Kutipan Sumber:
_ _ _ _ _
Candu Masyarakat pada Uang Elektronik, Good Life atau Happines?

1064

Baca juga: Berpikir Secara Digital Kunci Kemajuan Pariwisata

”Budaya kedangkalan berpikir ini bisa jadi implikasi yang mengerikan. Karena logika digital itu tidak mengakomodir kedalaman kita untuk menyerap informasi. Dan itu mempengaruhi perilaku kita, tidak hanya ketika berkomunikasi, tetapi juga dalam menikmati hidup,” ujar Sidiq saat ditemui KAGAMA.

Termasuk di dalamnya pengalaman kita membaca, mengonsumsi konten-konten, merepresentasikan identitas, dan sebagainya, semua dibawa ke dalam logika instan.

Pengorganisasian Diri Menentukan Perilaku

Berbagai implikasi ini merupakan konsekuensi yang tak terhindarkan.

Namun, hal yang menentukan  bukan dari kemunculan internet, gadget, atau platform, tetapi pada pengorganisasian kita selama mengonsumsi informasi dan melakukan mobilitas.

”Kita dituntut untuk diam di tengah kecepatan. Ya kita diam di sini saja, nggak usah ke mana-mana. Tetapi, kita terbawa arus kecepatan, sehingga kita sendiri mau nggak mau menuntut sesuatu itu harus datang ke kita secepatnya. Ya ojek, makanan, interaksi sosial, kalau bisa orang datang ke kita di media sosial, misalnya dalam bentuk komentar, emoticon. Di situ kita menjadi merasa berada dan berinteraksi,” jelas Sidiq.
_ _ _ _ _
[Soal kuis berbasis grafik]
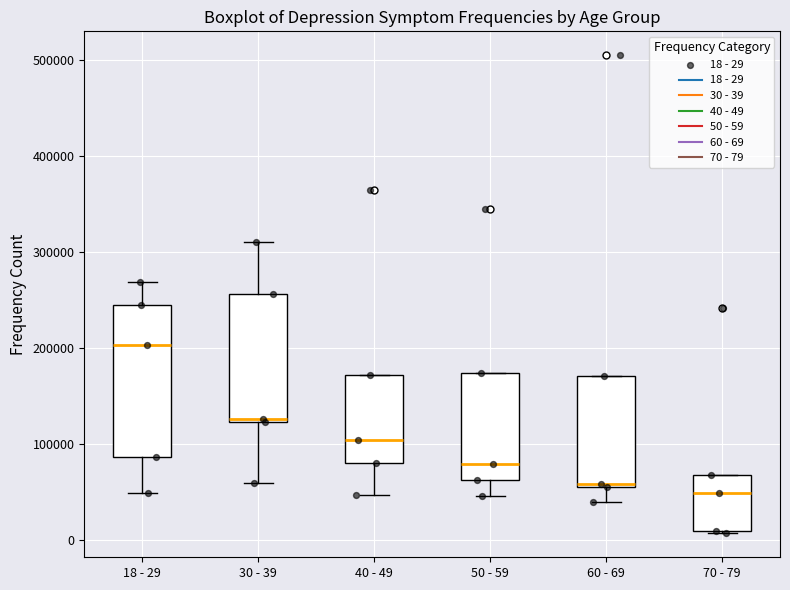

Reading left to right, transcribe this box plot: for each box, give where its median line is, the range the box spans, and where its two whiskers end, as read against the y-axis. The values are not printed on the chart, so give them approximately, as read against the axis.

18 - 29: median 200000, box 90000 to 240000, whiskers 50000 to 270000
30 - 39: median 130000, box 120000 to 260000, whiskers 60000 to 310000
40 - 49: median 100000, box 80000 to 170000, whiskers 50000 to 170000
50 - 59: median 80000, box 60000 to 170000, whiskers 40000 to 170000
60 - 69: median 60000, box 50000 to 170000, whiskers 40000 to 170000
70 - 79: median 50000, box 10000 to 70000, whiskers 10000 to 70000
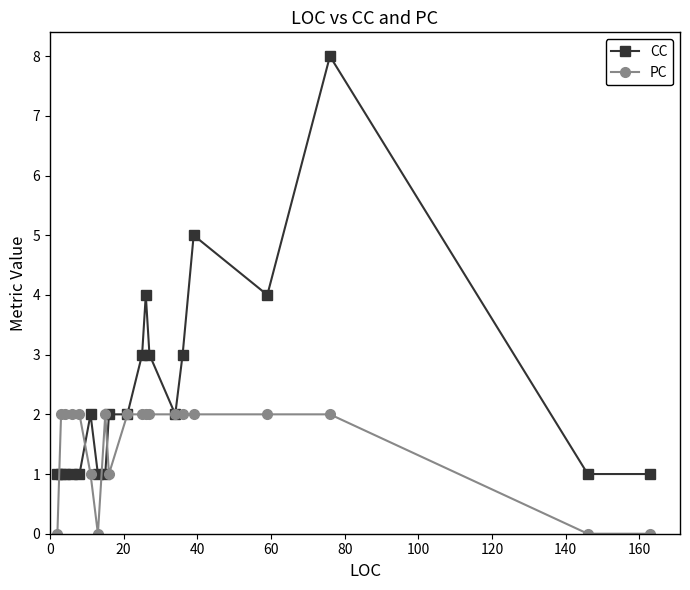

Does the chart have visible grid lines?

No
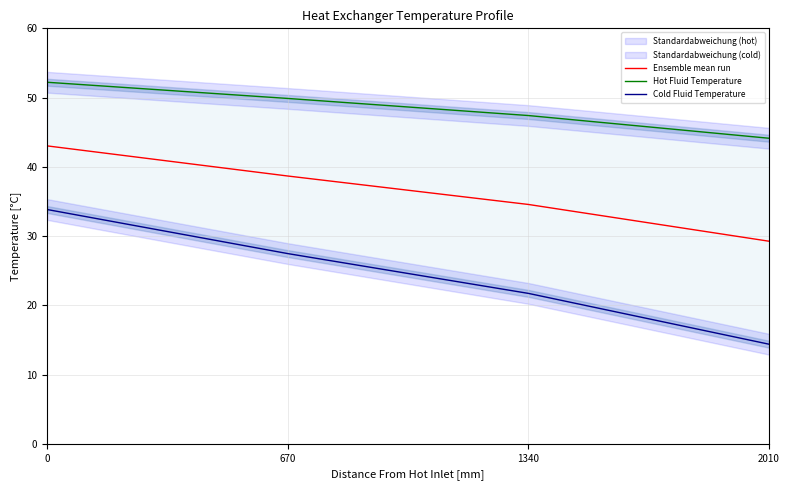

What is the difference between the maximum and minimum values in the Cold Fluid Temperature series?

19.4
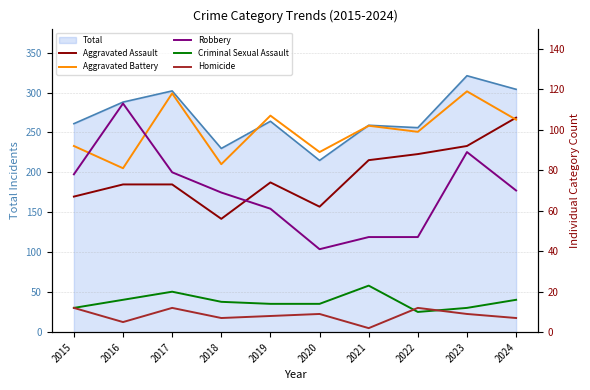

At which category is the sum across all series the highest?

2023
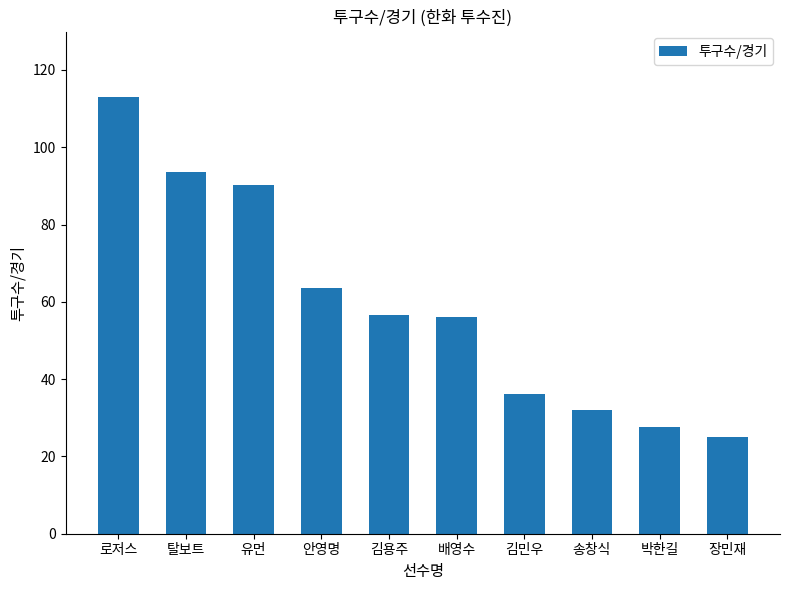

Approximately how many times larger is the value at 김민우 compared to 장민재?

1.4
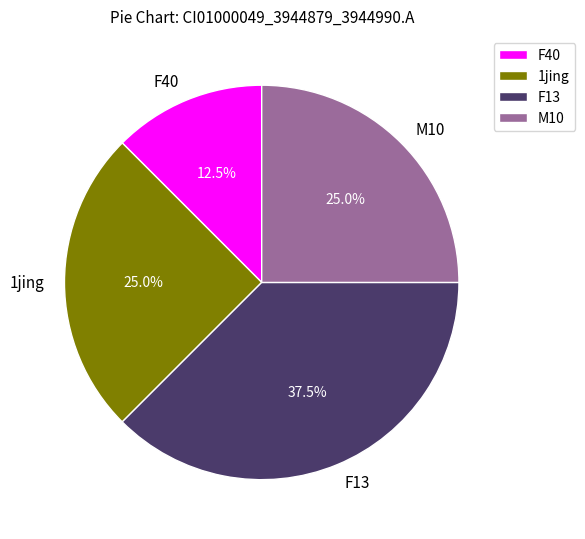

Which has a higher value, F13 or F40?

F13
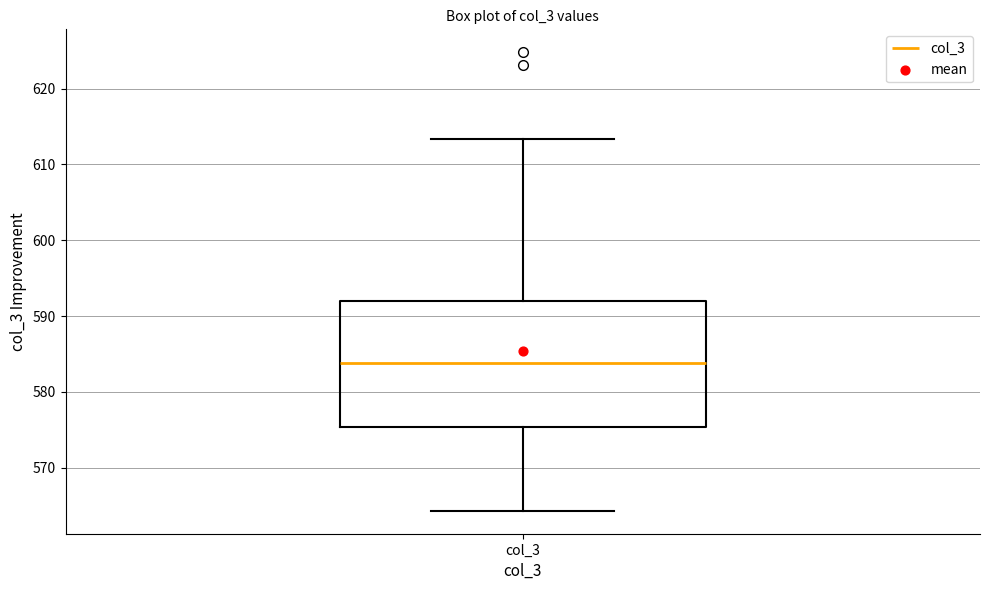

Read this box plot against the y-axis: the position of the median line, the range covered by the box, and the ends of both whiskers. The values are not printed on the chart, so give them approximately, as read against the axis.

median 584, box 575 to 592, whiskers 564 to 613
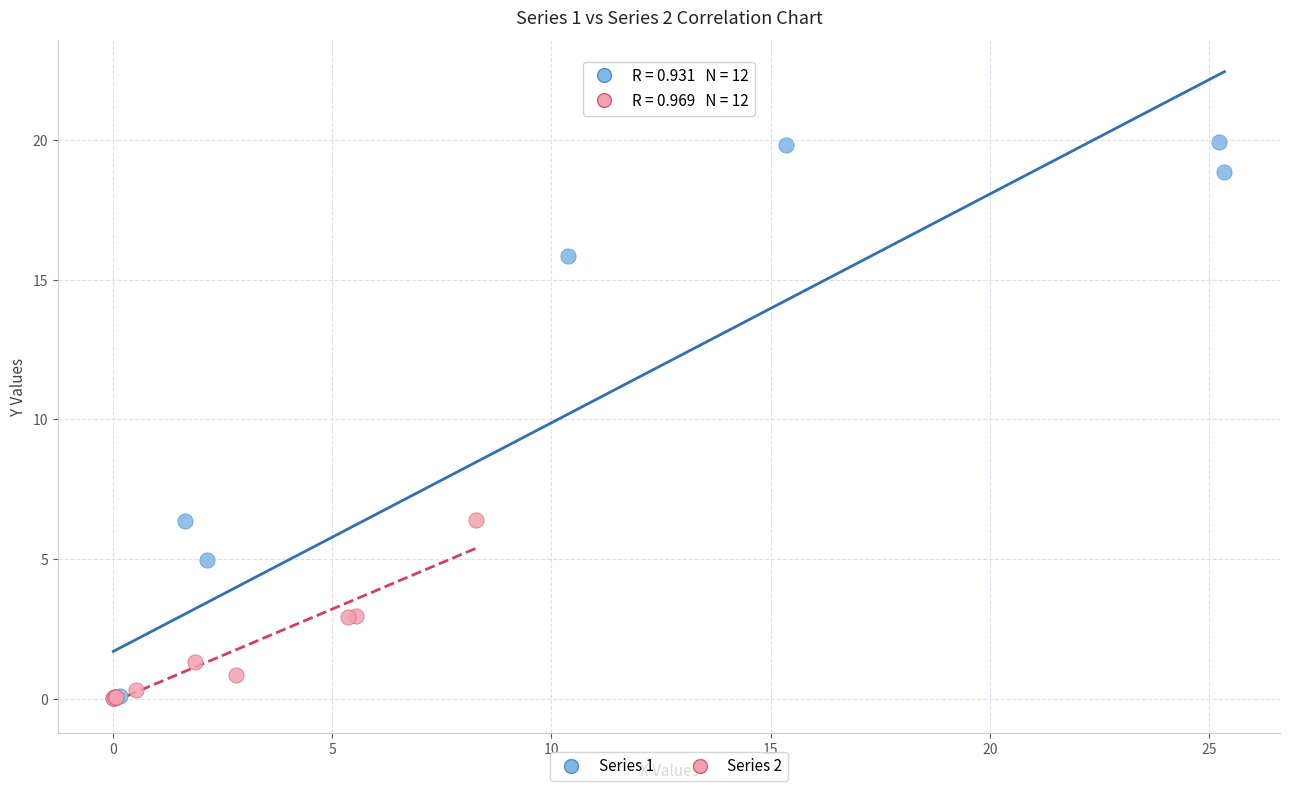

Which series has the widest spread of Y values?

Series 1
_ _ _ _ _
Tugas Dikerjakan: Tampilkan kembali seluruh kutipan sumber tentang candu masyarakat pada uang elektronik tanpa mengubah apa pun. Data tersebut tidak berperan dalam latihan ini.

Jawaban Latihan:
Candu Masyarakat pada Uang Elektronik, Good Life atau Happines?

1064

Baca juga: Berpikir Secara Digital Kunci Kemajuan Pariwisata

”Budaya kedangkalan berpikir ini bisa jadi implikasi yang mengerikan. Karena logika digital itu tidak mengakomodir kedalaman kita untuk menyerap informasi. Dan itu mempengaruhi perilaku kita, tidak hanya ketika berkomunikasi, tetapi juga dalam menikmati hidup,” ujar Sidiq saat ditemui KAGAMA.

Termasuk di dalamnya pengalaman kita membaca, mengonsumsi konten-konten, merepresentasikan identitas, dan sebagainya, semua dibawa ke dalam logika instan.

Pengorganisasian Diri Menentukan Perilaku

Berbagai implikasi ini merupakan konsekuensi yang tak terhindarkan.

Namun, hal yang menentukan  bukan dari kemunculan internet, gadget, atau platform, tetapi pada pengorganisasian kita selama mengonsumsi informasi dan melakukan mobilitas.

”Kita dituntut untuk diam di tengah kecepatan. Ya kita diam di sini saja, nggak usah ke mana-mana. Tetapi, kita terbawa arus kecepatan, sehingga kita sendiri mau nggak mau menuntut sesuatu itu harus datang ke kita secepatnya. Ya ojek, makanan, interaksi sosial, kalau bisa orang datang ke kita di media sosial, misalnya dalam bentuk komentar, emoticon. Di situ kita menjadi merasa berada dan berinteraksi,” jelas Sidiq.